Jovanotti Commendatore della Repubblica: l’incontro con Mattarella e la dedica ai genitori
Lorenzo Cherubini al Quirinale per ricevere l’onorificenza dal Presidente Mattarella. Sui social il racconto emozionato: “Ho pensato a quanto ne sarebbero stati felici i miei genitori”.
È stata una giornata indimenticabile per Lorenzo Cherubini, in arte Jovanotti. Il “ragazzo fortunato” della musica italiana è stato ricevuto al Quirinale dal Presidente della Repubblica, Sergio Mattarella, per ringraziarlo personalmente del conferimento del titolo di Commendatore “con facoltà di fregiarsi delle relative insegne”.
L’artista ha affidato ai suoi canali social il racconto di questa esperienza, condividendo con i fan non solo l’orgoglio per il riconoscimento istituzionale, ma anche una profonda riflessione sulle sue origini, sulla definizione di “lavoro” e sul ricordo commosso dei suoi genitori.
Il post su Instagram e il ricordo dei genitori
La notizia dell’onorificenza ha scatenato in Jovanotti un’ondata di ricordi. Nel suo lungo post su Instagram, Lorenzo ha confessato che il primo pensiero è andato alla sua famiglia.
“Quando ho saputo di questa onorificenza mi sono commosso pensando soprattutto a quanto ne sarebbero stati felici i miei genitori, che quando ero un ragazzino erano più impauriti che entusiasti della mia passione per un lavoro che per loro era il contrario di un ‘lavoro’, e che io stesso mi stavo inventando, perché quel lavoro non aveva un nome”.
Dagli esordi alla Partita IVA come “Artista”
Jovanotti ripercorre i primi passi della sua carriera, un salto nel buio guidato solo da un’energia inesauribile.
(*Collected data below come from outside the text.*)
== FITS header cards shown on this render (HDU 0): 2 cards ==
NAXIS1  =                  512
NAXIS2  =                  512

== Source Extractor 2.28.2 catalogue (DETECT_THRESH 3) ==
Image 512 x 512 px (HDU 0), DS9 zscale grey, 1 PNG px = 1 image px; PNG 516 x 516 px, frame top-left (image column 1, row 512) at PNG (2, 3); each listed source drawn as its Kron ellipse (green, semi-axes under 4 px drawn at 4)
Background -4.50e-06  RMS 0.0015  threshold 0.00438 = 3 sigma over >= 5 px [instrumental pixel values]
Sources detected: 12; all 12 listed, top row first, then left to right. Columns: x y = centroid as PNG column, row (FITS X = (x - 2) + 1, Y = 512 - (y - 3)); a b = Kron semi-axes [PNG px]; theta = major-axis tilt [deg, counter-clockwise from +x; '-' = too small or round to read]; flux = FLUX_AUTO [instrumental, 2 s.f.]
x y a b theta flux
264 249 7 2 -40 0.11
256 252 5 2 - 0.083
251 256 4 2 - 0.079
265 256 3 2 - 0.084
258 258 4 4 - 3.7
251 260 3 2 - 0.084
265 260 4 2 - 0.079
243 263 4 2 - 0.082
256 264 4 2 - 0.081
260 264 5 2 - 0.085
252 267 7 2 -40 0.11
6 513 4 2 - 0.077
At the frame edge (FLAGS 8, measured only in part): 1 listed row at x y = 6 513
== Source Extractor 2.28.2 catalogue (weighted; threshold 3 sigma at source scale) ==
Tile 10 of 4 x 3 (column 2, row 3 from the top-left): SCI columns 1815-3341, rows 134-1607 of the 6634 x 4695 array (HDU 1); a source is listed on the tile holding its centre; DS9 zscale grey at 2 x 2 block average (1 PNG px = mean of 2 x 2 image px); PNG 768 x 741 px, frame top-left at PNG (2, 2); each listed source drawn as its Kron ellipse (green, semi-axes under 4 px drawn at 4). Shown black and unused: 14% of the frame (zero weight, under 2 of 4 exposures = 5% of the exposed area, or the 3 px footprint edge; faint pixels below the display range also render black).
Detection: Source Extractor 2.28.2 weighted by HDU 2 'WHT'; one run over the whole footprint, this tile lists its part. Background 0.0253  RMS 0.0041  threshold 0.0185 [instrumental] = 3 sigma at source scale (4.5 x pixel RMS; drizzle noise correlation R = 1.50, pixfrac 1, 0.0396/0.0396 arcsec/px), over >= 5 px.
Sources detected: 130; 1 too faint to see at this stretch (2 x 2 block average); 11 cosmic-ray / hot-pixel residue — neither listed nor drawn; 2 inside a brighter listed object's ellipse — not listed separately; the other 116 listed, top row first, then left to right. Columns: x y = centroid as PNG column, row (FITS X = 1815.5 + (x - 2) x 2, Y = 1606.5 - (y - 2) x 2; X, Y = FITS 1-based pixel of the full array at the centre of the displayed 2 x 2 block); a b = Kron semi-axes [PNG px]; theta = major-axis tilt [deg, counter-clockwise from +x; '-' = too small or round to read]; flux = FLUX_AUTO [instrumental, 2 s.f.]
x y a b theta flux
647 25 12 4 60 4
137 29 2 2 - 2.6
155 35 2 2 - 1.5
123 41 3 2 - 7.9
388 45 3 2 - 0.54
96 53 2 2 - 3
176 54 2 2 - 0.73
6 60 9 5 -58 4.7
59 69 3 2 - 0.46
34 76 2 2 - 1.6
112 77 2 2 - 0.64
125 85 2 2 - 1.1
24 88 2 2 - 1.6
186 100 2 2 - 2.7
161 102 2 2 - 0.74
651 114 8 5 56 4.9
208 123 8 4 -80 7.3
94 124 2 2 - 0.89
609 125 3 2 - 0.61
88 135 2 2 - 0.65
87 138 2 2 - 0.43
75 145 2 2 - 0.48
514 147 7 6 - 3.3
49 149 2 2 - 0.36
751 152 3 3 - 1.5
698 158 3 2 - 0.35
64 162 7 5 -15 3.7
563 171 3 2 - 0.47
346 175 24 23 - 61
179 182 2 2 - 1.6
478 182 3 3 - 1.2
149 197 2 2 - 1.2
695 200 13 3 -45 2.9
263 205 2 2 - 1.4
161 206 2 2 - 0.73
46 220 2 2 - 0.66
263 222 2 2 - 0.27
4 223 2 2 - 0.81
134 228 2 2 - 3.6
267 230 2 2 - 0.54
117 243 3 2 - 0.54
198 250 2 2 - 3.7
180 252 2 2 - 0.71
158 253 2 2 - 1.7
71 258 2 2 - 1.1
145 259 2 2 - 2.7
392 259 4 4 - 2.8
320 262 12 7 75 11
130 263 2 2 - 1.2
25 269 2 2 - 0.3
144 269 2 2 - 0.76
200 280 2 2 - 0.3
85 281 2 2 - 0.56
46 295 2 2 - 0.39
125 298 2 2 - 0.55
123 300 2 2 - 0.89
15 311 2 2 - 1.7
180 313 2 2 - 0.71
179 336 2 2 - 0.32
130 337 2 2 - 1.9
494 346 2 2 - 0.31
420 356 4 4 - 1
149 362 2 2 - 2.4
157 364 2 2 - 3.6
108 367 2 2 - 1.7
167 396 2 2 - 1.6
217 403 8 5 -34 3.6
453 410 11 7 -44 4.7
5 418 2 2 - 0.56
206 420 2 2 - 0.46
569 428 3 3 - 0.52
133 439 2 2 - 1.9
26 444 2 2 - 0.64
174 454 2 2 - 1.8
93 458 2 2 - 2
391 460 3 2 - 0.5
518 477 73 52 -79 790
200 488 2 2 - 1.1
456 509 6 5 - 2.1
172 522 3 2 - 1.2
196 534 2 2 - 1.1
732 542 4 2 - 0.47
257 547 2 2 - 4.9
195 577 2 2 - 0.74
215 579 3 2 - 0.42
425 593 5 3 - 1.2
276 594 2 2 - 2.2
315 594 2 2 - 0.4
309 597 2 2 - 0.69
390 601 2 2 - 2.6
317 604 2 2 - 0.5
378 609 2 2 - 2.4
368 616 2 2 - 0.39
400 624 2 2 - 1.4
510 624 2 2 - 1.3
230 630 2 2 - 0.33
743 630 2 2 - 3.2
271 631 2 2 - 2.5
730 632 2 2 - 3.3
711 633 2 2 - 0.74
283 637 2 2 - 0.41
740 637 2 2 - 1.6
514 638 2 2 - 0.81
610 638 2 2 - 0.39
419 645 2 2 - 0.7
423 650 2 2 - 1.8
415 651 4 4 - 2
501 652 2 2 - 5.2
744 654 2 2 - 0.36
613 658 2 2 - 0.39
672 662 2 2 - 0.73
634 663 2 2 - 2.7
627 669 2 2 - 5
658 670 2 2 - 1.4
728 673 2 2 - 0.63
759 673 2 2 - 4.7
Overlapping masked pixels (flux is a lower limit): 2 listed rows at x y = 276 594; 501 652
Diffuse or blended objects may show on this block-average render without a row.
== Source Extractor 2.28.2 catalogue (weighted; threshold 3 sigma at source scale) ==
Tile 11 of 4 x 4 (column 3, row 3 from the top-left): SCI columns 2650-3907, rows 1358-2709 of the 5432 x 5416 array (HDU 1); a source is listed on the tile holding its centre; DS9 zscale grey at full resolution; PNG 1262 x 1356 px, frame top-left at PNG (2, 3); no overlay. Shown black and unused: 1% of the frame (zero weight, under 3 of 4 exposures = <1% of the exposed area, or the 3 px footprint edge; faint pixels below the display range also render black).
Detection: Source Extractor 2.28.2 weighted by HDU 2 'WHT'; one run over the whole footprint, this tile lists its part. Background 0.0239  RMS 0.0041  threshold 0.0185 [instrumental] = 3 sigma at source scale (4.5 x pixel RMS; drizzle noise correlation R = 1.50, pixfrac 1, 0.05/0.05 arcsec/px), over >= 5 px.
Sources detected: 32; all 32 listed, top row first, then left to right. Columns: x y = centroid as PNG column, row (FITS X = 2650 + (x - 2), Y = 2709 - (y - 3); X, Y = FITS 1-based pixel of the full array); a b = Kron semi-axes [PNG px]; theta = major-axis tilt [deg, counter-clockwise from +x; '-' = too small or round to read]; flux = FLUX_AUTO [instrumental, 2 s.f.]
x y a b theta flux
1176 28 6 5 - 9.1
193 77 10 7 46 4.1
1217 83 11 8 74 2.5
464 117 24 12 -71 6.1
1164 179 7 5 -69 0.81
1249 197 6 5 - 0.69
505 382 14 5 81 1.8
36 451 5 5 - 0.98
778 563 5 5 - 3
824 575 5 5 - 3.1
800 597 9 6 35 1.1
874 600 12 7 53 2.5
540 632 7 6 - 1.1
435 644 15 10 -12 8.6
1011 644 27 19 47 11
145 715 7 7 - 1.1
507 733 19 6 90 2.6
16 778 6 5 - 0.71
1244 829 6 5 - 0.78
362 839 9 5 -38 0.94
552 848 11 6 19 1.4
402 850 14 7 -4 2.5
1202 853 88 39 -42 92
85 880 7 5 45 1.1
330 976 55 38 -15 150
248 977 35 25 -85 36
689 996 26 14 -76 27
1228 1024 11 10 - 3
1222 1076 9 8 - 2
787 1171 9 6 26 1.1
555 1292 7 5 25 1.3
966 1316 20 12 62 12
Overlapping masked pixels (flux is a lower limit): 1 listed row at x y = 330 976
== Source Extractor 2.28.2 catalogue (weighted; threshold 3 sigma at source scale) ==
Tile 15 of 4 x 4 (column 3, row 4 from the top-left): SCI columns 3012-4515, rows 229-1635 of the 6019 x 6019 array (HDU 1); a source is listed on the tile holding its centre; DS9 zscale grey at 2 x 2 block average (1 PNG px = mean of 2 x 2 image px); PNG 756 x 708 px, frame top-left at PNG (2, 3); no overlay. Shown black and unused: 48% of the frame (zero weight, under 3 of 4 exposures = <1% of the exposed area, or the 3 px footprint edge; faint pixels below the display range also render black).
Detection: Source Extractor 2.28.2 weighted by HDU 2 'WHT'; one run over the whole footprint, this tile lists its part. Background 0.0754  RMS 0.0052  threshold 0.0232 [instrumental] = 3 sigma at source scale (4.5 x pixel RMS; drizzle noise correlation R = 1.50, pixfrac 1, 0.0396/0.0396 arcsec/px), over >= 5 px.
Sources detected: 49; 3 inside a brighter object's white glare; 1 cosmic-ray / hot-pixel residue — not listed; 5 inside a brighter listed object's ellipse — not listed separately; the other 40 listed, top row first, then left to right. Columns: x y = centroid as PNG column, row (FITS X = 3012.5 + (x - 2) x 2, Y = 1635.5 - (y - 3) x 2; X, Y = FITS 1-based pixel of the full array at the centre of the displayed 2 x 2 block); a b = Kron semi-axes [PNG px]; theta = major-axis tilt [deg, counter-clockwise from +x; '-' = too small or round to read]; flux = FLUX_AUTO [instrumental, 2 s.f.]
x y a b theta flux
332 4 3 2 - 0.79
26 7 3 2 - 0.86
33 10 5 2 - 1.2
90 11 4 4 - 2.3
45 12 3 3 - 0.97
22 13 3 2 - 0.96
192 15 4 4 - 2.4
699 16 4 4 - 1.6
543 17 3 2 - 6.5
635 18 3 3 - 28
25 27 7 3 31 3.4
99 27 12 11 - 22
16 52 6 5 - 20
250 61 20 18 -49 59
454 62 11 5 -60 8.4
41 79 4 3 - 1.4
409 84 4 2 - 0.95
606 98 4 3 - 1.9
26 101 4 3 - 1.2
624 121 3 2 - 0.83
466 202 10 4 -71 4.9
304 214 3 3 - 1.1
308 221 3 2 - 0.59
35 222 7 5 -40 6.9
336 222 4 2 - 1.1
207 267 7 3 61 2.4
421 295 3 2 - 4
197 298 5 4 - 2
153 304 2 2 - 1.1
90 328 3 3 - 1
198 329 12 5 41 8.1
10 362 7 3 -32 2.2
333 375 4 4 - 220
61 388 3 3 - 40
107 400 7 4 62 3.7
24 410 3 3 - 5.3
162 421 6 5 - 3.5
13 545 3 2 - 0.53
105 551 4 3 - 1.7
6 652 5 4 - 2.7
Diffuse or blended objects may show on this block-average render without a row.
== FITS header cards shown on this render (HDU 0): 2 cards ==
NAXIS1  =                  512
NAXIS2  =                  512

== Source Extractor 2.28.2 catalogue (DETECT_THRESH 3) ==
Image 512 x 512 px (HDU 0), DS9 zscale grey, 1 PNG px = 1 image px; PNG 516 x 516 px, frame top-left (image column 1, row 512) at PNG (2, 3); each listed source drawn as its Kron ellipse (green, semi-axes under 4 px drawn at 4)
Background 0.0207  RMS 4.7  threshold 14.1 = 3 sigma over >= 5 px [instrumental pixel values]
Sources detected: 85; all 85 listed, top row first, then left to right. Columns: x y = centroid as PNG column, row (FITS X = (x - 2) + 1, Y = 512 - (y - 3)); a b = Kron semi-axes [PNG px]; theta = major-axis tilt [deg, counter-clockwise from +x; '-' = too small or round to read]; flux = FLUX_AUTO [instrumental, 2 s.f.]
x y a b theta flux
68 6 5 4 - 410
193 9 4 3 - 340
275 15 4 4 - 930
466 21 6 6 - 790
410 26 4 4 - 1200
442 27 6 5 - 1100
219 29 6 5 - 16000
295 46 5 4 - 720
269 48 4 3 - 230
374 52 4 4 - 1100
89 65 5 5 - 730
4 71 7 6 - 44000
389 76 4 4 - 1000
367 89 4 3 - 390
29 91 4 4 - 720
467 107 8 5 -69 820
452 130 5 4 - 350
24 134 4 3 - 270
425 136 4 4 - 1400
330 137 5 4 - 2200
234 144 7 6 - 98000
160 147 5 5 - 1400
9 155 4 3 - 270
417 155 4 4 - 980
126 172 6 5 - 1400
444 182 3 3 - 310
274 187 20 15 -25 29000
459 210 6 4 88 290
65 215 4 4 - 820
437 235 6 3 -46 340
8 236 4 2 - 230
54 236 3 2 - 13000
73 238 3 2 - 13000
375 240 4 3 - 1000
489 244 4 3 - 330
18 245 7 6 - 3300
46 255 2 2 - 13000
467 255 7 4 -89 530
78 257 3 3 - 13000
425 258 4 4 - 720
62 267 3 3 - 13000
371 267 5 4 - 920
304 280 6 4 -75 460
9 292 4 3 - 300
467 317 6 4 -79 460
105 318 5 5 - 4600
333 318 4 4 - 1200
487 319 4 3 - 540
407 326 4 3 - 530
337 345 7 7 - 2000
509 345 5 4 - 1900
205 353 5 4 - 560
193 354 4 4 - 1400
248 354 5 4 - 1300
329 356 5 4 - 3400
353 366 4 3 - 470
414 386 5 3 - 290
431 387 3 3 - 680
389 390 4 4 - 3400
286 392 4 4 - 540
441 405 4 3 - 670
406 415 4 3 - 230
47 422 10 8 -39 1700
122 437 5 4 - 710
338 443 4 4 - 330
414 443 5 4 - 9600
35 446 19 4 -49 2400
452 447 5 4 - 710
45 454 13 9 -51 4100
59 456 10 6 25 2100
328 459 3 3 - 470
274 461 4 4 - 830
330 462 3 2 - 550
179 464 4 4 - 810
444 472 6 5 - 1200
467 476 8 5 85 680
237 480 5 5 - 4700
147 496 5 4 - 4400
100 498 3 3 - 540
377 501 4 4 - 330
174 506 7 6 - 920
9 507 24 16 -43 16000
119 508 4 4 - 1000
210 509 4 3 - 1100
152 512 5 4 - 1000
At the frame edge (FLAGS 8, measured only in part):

Il ricordo va al momento simbolico dell’apertura della sua Partita IVA, quando dovette definire burocraticamente la sua identità.
“Quando andai ad aprire la mia partita IVA scrissi ‘artista’ e a proposito di commozione mi ricordo che mi emozionai a scrivere quella parola, giuro, lo ricordo, roba da matti. Mi sentivo all’inizio di una grande avventura tutta da inventare”.
Quella definizione, “artista”, racchiudeva per lui il desiderio di organizzare suoni e immagini, di scatenare energia e di creare forme musicali, pur senza sapere ancora esattamente come farlo.
Il significato dell’onorificenza: lavoro ed etica
Essere nominato Commendatore della Repubblica è un traguardo che potrebbe sorprendere qualcuno, persino lo stesso Jovanotti, che ammette con ironia come la cosa possa “far sorridere molti e storcere qualche naso”. Tuttavia, per Lorenzo Cherubini, questo titolo rappresenta il riconoscimento di valori fondamentali che hanno guidato il suo percorso.
“Per me lavoro, etica, senso del dovere, voglia di fare bene, sviluppo, ricerca, impegno, rispetto, innovazione, amore e passione siano una sola cosa”.
Un ringraziamento ai “Commendatori del ritmo”
Jovanotti conclude il suo messaggio ringraziando il suo pubblico, descritto come una parte integrante di questo viaggio. L’artista si sente “al centro di una rotatoria” dove intercetta storie, famiglie e opinioni diverse, un ruolo che accetta con gioia.
La dedica finale è per i fan:
“Grazie a tutti voi che avete gioito per questa nomina come se riguardasse un po’ anche voi. É così, lo confermo, riguarda anche voi, cari commendatori del ritmo e dell’energia, amici di tante avventure condivise”.